I bambini soli al confine, la disperazione di Gaza
da AVVENIRE
8 febbraio 2019
Al valico di Erez.
I bambini soli al confine,
la disperazione di Gaza
Fiammetta Martegani, Tel Aviv
I padri palestinesi ottengono permessi per portare i figli a curarsi negli ospedali israeliani. Poi restano illegalmente a lavorare nel Paese per mantenere la famiglia. E spediscono indietro i piccoli
Il bambino era lì, da solo. Palestinese. Quattro anni. Aspettava sul versante israeliano del valico di Erez, al confine con Gaza. I soldati l’hanno trovato così il 5 febbraio. Era entrato in Israele con il padre che aveva ottenuto i permessi per uscire dalla Striscia e accompagnarlo in ospedale per le cure mediche: nella Striscia le strutture sono al collasso, manca tutto, e la necessità di un ricovero è uno dei criteri prioritari che permette ai palestinesi di attraversare il confine legalmente. Anche quando si tratta di genitori che accompagnano i figli minorenni. Il padre ha poi però deciso di restare – illegalmente – in Israele. Ha consegnato il bambino a un altro palestinese affinché lo riaccompagnasse al valico, per farlo rientrare a Gaza. E il piccolo è stato mollato lì.
Succede. E succede sempre di più, lungo il confine tribolato di Gaza. «Questo mese – ha spiegato il Colonnello Iyad Sarhan del Cogat (Coordinator of Government Activities in the Territories), l’unità del governo israeliano che si occupa del coordinamento delle questioni civili tra Israele e i Territori – abbiamo trovato al valico di Erez altri bambini abbandonati. Erano entrati in Israele per ricevere cure mediche. I genitori, che si supponeva dovessero accompagnarli per garantire loro un senso di sicurezza, hanno scelto di restare qui in maniera illegale, rispedendo i figli da soli a Gaza.

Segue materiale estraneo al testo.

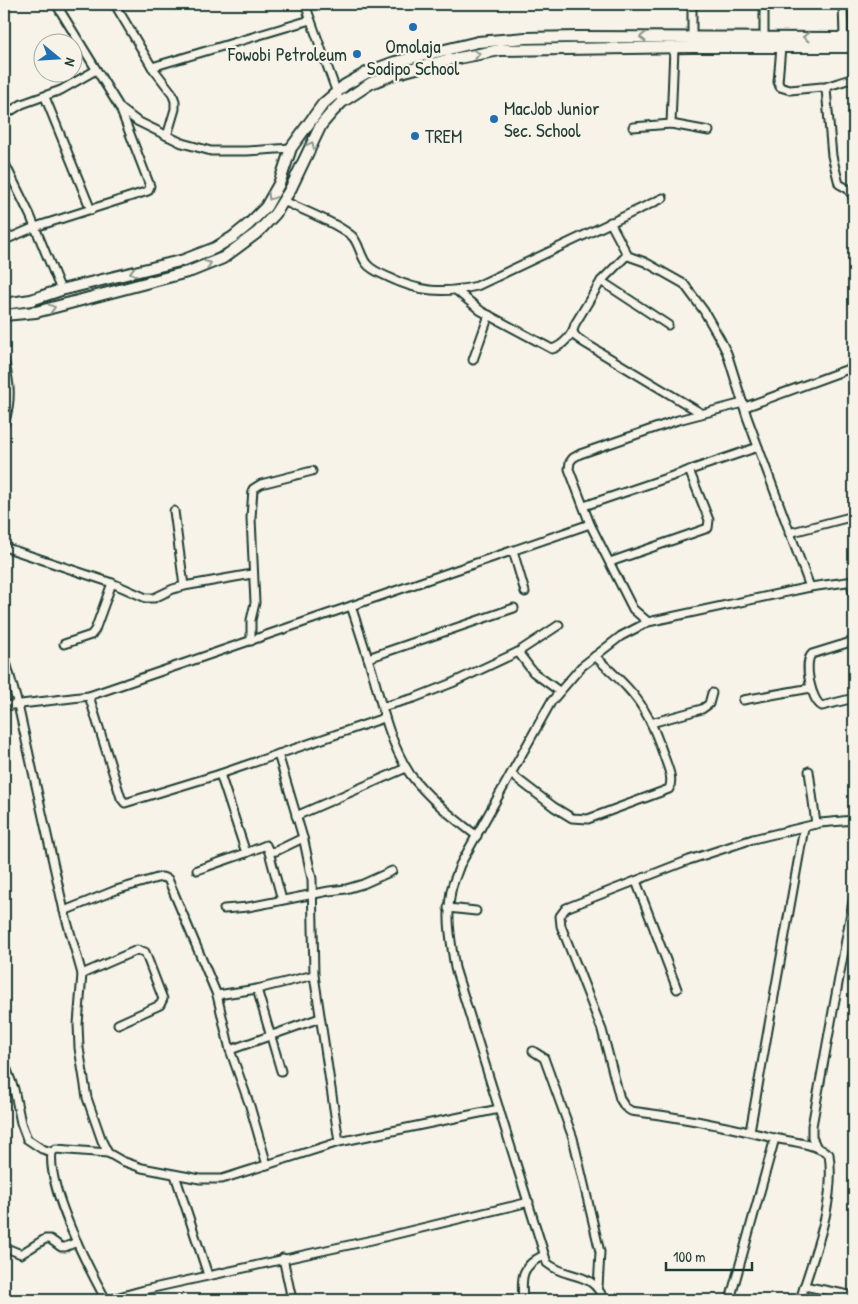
<svg xmlns="http://www.w3.org/2000/svg" width="858" height="1304" font-family="'Patrick Hand',sans-serif">
<style>
.lines{fill:none;stroke-linecap:round;stroke-linejoin:round}
.minor-casing{stroke:#1f3d34;stroke-width:11}
.secondary-casing{stroke:#1f3d34;stroke-width:14}
.minor{stroke:#f7f3e8;stroke-width:7}
.secondary{stroke:#f7f3e8;stroke-width:10}
.oneway{stroke:#8b988e}
.poi-dot{fill:#1f6fb2;stroke:#f7f3e8;stroke-width:2}
.labels{text-anchor:middle;stroke-width:4.5;stroke-linejoin:round;paint-order:stroke}
.poi-label{font-size:19px;fill:#1f3d34;stroke:#f7f3e8;text-anchor:start}
</style>
<rect width="100%" height="100%" fill="#f7f3e8"/>
<filter id="ink" filterUnits="userSpaceOnUse"><feTurbulence type="fractalNoise" baseFrequency=".02" numOctaves="2"/><feDisplacementMap in="SourceGraphic" scale="10" xChannelSelector="R" yChannelSelector="G"/><feConvolveMatrix kernelMatrix="1 2 1 2 8 2 1 2 1" color-interpolation-filters="sRGB"/></filter>
<g filter="url(#ink)">
<g class="lines">
<defs>
<g id="minor">
<polyline points="56,4 120,108 137,121 182,143 211,151 247,151 291,148"/>
<polyline points="305,4 338,96"/>
<polyline points="692,4 692,42"/>
<polyline points="843,4 844,37"/>
<polyline points="117,8 152,67 172,93 175,101 175,109 167,136"/>
<polyline points="764,38 764,4"/>
<polyline points="781,47 778,82 780,87 790,90 822,87 826,89 832,156 839,184 848,189 854,198"/>
<polyline points="152,67 310,20"/>
<polyline points="825,87 854,78"/>
<polyline points="45,97 91,210"/>
<polyline points="4,115 22,104 61,90 96,70"/>
<polyline points="671,124 674,48"/>
<polyline points="633,127 671,124 709,131"/>
<polyline points="4,162 30,215 61,290"/>
<path d="M284,201C306,212 333,221 352,236C359,243 360,255 366,263C370,269 381,274 388,277C419,292 443,294 477,286L663,198"/>
<polyline points="610,222 628,256 645,262 684,284 704,311 720,339 727,353 747,417 810,587"/>
<polyline points="5,240 35,227 148,191 150,186 120,108"/>
<polyline points="601,281 668,325"/>
<path d="M457,291L481,311L552,349C563,346 573,334 575,324L601,281L627,255"/>
<polyline points="573,332 576,337 583,342 701,413"/>
<path d="M4,359C10,384 12,399 4,425"/>
<polyline points="473,360 489,315"/>
<polyline points="745,407 854,367"/>
<polyline points="584,506 758,447"/>
<polyline points="174,511 184,586"/>
<polyline points="789,533 854,516"/>
<polyline points="4,547 112,583 146,598 154,598 173,589 184,586 252,574"/>
<polyline points="513,551 525,592"/>
<polyline points="610,562 708,528 709,520 689,470"/>
<polyline points="851,582 854,597"/>
<path d="M351,606C359,630 367,654 374,678C383,711 391,745 410,774C428,798 453,818 477,836"/>
<polyline points="648,622 633,609 590,524 569,469 570,462 573,458 580,454 678,420 743,403"/>
<polyline points="251,641 251,620 255,603 251,518 253,489 261,484 312,471"/>
<path d="M854,641L812,654C803,662 811,701 822,706L854,698"/>
<polyline points="64,644 91,635 95,630 112,583"/>
<polyline points="518,652 533,672 559,691"/>
<polyline points="4,655 18,705 64,911 82,974 78,1024 79,1048 87,1098 102,1141 108,1153 122,1161 142,1168 200,1179 222,1179 339,1142 499,1109"/>
<polyline points="368,658 514,608"/>
<polyline points="89,696 121,798 125,803 220,774 384,718"/>
<polyline points="743,700 811,688"/>
<polyline points="4,706 89,696 590,524"/>
<polyline points="382,707 414,698 452,683 518,652 559,625"/>
<polyline points="651,723 702,709 709,704 712,693"/>
<polyline points="278,754 304,841 312,879 314,975 339,1142"/>
<polyline points="809,771 816,824"/>
<polyline points="220,774 246,853"/>
<path d="M511,774L554,807L572,818L588,819L669,789C674,778 667,766 664,756C658,740 653,724 644,710C632,689 612,673 595,656"/>
<polyline points="296,816 406,768"/>
<polyline points="269,852 282,900"/>
<polyline points="197,870 246,853 266,845 269,852 276,851 303,838"/>
<polyline points="636,881 677,989"/>
<polyline points="448,908 476,911"/>
<polyline points="224,909 248,907 329,891 346,889 363,884 392,871"/>
<polyline points="64,911 116,890 157,878 162,877 168,879 217,995 230,1050 250,1106 267,1165"/>
<polyline points="82,974 137,950 145,952 163,999 160,1005 118,1024"/>
<polyline points="257,989 281,1071"/>
<polyline points="217,995 257,989 314,975"/>
<polyline points="230,1050 320,1018"/>
<polyline points="533,1051 544,1058 573,1138 600,1252 598,1288"/>
<polyline points="4,1062 14,1089 21,1123 27,1139 42,1149 52,1152"/>
<polyline points="750,1131 804,828"/>
<polyline points="816,1146 812,1137 812,1126 854,896"/>
<polyline points="175,1175 208,1275"/>
<polyline points="4,1247 21,1254 45,1239 50,1239 61,1247 65,1247 77,1242"/>
<polyline points="283,1258 291,1295 294,1300"/>
<polyline points="804,1286 854,1296"/>
<path d="M106,1300C88,1267 47,1188 52,1152L56,1149L108,1153"/>
<polyline points="108,1300 144,1290 372,1240 529,1202"/>
<polyline points="284,1300 291,1295"/>
<path d="M523,1300C521,1277 521,1266 544,1255"/>
<path d="M604,1300C591,1269 569,1281 547,1263L455,968C451,942 446,917 451,891C453,882 457,874 460,865L551,702L581,667L621,636L648,622L810,587L854,581"/>
<polyline points="730,1300 775,1138"/>
<path d="M800,1300C814,1254 836,1203 829,1154C812,1143 793,1142 774,1138C727,1126 680,1117 631,1111L625,1107L620,1099L602,1030L561,926L560,916L566,908L689,860L753,839L820,823L854,820"/>
</g>
<g id="secondary">
<polyline points="4,304 31,300 61,290 184,260 215,248 233,237 249,224 266,207 279,184 291,148 323,104 345,85 368,72 395,62 478,42 526,38 578,37 854,38"/>
<polyline points="4,315 36,312 191,271 223,258 258,232 275,214 290,190 321,125 333,111 342,102 371,83 394,74 443,61 500,50 692,47 854,47"/>
</g>
</defs>
<!-- minor casing -->
<use href="#minor" class="minor-casing"/>
<!-- secondary casing -->
<use href="#secondary" class="secondary-casing"/>
<!-- minor -->
<use href="#minor" class="minor"/>
<!-- secondary -->
<use href="#secondary" class="secondary"/>
</g>
<!-- one-way arrows -->
<defs><path id="oneway-chevron" d="M-2-3.5L2.5 0L-2 3.5" fill="none" stroke-width="1.6" stroke-linecap="round" stroke-linejoin="round" transform="scale(1.25)"/></defs>
<g class="oneway">
<use href="#oneway-chevron" transform="translate(643 37) rotate(-180)"/>
<use href="#oneway-chevron" transform="translate(806 37) rotate(-180)"/>
<use href="#oneway-chevron" transform="translate(477 54) rotate(-11)"/>
<use href="#oneway-chevron" transform="translate(311 145) rotate(-64)"/>
<use href="#oneway-chevron" transform="translate(271 197) rotate(121)"/>
<use href="#oneway-chevron" transform="translate(208 264) rotate(-22)"/>
<use href="#oneway-chevron" transform="translate(133 272) rotate(166)"/>
<use href="#oneway-chevron" transform="translate(52 308) rotate(-15)"/>
</g>
</g>
<!-- markers -->
<g class="poi-dot">
<circle cx="413" cy="27" r="5"/>
<circle cx="357" cy="54" r="5"/>
<circle cx="494" cy="119" r="5"/>
<circle cx="415" cy="136" r="5"/>
</g>
<g class="labels">
<!-- poi labels -->
<g class="poi-label">
<text x="413" y="53" text-anchor="middle">Omolaja<tspan x="413" dy="22">Sodipo School</tspan></text>
<text x="347" y="61" text-anchor="end">Fowobi Petroleum</text>
<text x="504" y="115">MacJob Junior<tspan x="504" dy="22">Sec. School</tspan></text>
<text x="425" y="143">TREM</text>
</g>
</g>
<!-- margin -->
<rect width="858" height="1304" fill="none" stroke="#f7f3e8" stroke-width="20"/>
<rect x="10" y="10" width="838" height="1284" fill="none" stroke="#1f3d34" stroke-width="2" filter="url(#ink)"/>
<!-- north arrow -->
<g transform="translate(58 58) rotate(108)"><circle r="24" fill="#f7f3e8" stroke="#a1aaa0"/>
<path d="M0-4L9 19L0 12L-9 19Z" fill="#1f6fb2"/>
<text y="-8" font-size="14" font-weight="bold" text-anchor="middle" fill="#1f3d34">N</text>
</g>
<!-- scale -->
<path d="M666 1262v8h86v-8" fill="none" stroke="#1f3d34" stroke-width="2.5"/>
<text x="673" y="1262" font-size="15" fill="#1f3d34" stroke="#f7f3e8" stroke-width="4" paint-order="stroke">100 m</text>
</svg>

Come essere umano e come padre, spero che questo fenomeno abbia presto fine».
Tania Hari, amministratore delegato di Gisha, una Ong di avvocati israeliani che segue la logistica al fine di garantire la tutela dei diritti umani a Gaza, ritiene però che il fenomeno vada contestualizzato. «Certo, è terribile quello che sta succedendo. Ma bisogna allargare lo sguardo. La situazione economica a Gaza ha raggiunto picchi mai toccati finora, con circa il 55% di disoccupazione. Padri disperati adottano l’unica strategia che consente loro di far curare i figli e, insieme, varcare il confine per poter lavorare, illegalmente, in Israele, e quindi mandare i soldi alla famiglia rimasta nell’enclave».

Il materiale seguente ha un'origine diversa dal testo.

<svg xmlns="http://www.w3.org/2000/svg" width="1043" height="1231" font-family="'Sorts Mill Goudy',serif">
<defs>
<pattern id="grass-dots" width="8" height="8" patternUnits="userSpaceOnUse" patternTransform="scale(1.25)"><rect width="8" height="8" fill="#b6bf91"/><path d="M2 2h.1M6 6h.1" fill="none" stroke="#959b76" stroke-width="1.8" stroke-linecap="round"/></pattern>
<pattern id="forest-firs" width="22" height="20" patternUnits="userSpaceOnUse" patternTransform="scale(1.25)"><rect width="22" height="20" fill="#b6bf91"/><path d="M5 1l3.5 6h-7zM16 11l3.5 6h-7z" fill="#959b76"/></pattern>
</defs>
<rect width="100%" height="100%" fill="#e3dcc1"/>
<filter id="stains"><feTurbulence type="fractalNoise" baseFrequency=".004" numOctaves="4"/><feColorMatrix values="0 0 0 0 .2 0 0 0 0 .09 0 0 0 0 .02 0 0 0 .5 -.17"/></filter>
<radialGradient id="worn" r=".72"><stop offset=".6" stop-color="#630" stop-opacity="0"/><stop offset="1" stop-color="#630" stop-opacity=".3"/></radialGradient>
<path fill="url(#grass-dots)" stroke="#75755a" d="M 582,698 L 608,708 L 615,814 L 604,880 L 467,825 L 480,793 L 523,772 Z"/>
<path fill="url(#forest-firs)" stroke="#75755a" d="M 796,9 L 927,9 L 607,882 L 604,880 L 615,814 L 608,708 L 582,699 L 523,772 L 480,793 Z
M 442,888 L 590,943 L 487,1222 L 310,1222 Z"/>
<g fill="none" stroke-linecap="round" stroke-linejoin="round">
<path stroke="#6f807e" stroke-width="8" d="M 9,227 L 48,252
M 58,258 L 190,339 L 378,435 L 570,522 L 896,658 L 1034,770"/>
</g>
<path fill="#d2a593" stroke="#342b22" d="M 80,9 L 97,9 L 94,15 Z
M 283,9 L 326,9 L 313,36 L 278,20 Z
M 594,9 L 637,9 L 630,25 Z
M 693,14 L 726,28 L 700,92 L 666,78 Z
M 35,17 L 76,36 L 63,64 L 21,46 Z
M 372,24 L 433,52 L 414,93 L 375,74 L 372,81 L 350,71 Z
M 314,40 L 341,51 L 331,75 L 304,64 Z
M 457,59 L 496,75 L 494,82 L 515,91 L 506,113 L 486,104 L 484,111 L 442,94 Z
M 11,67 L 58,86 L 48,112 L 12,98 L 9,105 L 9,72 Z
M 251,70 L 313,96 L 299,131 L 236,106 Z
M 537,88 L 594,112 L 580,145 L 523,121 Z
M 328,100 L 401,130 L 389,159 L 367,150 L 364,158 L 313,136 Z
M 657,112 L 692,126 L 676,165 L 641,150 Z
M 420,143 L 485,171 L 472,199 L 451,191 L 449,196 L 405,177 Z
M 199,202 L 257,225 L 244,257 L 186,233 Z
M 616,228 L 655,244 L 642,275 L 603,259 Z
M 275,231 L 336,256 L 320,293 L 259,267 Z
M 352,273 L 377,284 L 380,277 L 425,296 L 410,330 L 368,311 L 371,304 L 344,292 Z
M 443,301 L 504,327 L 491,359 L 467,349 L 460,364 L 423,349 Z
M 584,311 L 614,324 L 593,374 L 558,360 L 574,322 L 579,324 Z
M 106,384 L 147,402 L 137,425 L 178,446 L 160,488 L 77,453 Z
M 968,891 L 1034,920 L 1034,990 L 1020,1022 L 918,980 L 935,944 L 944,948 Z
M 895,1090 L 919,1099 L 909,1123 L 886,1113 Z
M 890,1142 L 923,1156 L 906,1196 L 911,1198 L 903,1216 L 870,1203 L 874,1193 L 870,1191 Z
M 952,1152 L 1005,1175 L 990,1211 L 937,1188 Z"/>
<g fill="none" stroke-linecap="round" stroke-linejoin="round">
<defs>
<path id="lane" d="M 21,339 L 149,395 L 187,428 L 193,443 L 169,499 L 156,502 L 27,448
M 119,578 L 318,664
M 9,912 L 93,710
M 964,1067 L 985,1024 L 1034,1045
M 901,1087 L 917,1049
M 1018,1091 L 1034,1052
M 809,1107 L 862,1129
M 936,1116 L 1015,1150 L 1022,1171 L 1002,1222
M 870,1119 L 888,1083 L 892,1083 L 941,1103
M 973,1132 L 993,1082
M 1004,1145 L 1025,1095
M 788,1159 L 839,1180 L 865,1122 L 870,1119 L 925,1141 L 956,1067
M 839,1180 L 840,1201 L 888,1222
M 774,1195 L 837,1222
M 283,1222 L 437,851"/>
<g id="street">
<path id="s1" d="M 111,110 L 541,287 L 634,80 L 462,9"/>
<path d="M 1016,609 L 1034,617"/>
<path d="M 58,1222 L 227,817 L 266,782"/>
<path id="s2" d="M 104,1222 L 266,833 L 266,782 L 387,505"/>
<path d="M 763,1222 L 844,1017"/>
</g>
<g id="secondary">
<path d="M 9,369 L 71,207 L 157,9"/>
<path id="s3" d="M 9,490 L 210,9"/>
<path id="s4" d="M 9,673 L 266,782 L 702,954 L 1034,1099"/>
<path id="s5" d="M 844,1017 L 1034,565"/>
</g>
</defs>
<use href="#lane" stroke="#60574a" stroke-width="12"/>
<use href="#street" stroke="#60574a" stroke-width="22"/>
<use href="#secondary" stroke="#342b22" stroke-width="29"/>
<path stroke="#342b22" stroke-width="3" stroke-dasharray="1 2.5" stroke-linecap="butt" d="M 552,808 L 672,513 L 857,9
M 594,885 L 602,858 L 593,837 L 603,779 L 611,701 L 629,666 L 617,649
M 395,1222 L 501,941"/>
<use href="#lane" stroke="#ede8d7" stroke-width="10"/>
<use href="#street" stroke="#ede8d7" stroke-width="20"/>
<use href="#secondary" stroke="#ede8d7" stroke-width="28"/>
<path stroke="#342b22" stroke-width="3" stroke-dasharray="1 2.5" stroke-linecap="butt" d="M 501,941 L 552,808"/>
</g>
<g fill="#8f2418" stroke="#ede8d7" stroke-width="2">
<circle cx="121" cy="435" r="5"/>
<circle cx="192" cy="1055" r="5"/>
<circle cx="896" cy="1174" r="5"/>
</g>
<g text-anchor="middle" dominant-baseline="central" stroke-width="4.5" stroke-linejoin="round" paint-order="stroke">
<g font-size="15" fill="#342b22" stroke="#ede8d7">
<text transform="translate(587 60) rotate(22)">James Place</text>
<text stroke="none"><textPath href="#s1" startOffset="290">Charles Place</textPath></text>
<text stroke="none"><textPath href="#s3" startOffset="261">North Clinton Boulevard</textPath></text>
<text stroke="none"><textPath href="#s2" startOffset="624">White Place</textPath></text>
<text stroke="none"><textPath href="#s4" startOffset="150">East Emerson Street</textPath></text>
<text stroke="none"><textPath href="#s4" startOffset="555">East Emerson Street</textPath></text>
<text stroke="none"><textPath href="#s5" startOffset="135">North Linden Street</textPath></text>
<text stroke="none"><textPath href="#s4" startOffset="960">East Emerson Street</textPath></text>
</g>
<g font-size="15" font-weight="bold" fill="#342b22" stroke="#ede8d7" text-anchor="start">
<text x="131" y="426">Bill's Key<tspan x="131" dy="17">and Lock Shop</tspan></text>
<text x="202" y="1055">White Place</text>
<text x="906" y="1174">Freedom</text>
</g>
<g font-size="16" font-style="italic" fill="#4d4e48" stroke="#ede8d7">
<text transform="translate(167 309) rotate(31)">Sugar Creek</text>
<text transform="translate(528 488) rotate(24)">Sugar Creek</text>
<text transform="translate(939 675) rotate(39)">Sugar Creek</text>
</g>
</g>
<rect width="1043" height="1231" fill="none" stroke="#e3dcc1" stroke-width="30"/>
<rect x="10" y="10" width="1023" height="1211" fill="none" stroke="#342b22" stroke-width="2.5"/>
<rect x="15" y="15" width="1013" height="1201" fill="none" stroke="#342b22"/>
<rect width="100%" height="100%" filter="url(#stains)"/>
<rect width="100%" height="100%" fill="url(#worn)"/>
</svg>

Anche la definizione di “abbandono” secondo Hari non è sempre corretta, perché questi bambini, una volta terminate le cure mediche necessarie, non vengono lasciati a se stessi, ma affidati a qualche altro palestinese, spesso a sua volta in cura nello stesso ospedale israeliano, che, una volta giunto al confine, dopo averli consegnati temporaneamente al Cogat, li metterà poi in contatto con la madre e il resto della famiglia a Gaza. «C’era un periodo in cui nella Striscia la gente cercava di scavalcare il confine illegalmente, rischiando la vita pur di poter ottenere un lavoro. Oggi scavalcare il confine è diventato impossibile, per cui si ricorre ad altre strategie».
Il fatto è che queste strategie comportano gravi rischi per la sicurezza. E mettono a repentaglio anche il lavoro, fondamentale, di quanti, in Israele, si occupano di predisporre progetti sanitari di aiuto ai palestinesi. Tra questi, in particolare, il Centro Peres per la Pace, fondato dall’ex presidente Peres nel 1996 grazie ai fondi ottenuti con il Nobel della Pace nel 1994. Tra le varie iniziative, “Saving Children” si occupa specificamente del ricovero di bambini palestinesi in Israele, curandone un migliaio ogni anno. E oltre alle cure uno degli obiettivi fondamentali del progetto è quello di costruire ponti tra i due popoli, creando interazioni tra bambini in cura, le famiglie che li visitano, i medici israeliani e palestinesi, che in questi ospedali si formano.